• [Work order]: All lines from the one with "about budget constraints while wanting a" through the final line of the records below must be written out exactly, with no other text.

[Saved entries]
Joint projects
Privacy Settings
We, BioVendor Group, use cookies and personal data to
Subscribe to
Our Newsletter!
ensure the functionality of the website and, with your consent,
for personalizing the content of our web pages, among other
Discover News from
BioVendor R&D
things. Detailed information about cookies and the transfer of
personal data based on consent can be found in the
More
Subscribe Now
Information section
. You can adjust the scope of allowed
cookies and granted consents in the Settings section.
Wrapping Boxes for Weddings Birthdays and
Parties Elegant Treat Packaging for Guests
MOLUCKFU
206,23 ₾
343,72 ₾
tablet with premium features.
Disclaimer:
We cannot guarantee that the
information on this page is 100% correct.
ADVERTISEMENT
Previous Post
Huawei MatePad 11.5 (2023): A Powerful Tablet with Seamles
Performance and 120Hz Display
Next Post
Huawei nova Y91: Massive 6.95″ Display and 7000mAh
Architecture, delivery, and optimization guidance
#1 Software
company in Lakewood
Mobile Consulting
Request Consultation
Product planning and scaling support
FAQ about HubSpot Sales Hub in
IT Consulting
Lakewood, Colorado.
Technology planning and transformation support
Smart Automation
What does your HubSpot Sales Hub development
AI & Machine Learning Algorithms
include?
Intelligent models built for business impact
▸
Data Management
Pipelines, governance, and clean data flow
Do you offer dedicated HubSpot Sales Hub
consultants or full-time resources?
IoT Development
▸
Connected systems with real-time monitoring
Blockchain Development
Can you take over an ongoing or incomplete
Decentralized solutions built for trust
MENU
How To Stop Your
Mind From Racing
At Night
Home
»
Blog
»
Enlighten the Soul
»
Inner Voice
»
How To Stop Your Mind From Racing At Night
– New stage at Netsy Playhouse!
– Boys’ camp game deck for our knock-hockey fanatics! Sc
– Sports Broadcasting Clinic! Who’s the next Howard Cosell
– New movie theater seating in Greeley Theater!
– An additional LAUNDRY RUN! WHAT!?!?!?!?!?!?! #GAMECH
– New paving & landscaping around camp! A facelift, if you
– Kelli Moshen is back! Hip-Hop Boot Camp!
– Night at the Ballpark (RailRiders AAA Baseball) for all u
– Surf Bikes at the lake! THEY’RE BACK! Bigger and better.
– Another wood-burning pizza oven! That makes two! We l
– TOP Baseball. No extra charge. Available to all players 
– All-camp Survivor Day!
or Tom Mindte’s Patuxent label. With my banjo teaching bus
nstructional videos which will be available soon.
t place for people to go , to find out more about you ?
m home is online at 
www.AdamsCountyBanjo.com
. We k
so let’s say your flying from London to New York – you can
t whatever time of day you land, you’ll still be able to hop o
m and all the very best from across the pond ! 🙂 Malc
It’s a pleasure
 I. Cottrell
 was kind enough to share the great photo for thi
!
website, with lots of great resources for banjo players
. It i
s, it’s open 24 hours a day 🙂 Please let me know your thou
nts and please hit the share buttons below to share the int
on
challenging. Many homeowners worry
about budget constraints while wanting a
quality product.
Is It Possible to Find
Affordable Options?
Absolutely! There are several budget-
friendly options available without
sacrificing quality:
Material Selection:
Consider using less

• [Written answer]:
about budget constraints while wanting a
quality product.
Is It Possible to Find
Affordable Options?
Absolutely! There are several budget-
friendly options available without
sacrificing quality:
Material Selection:
Consider using less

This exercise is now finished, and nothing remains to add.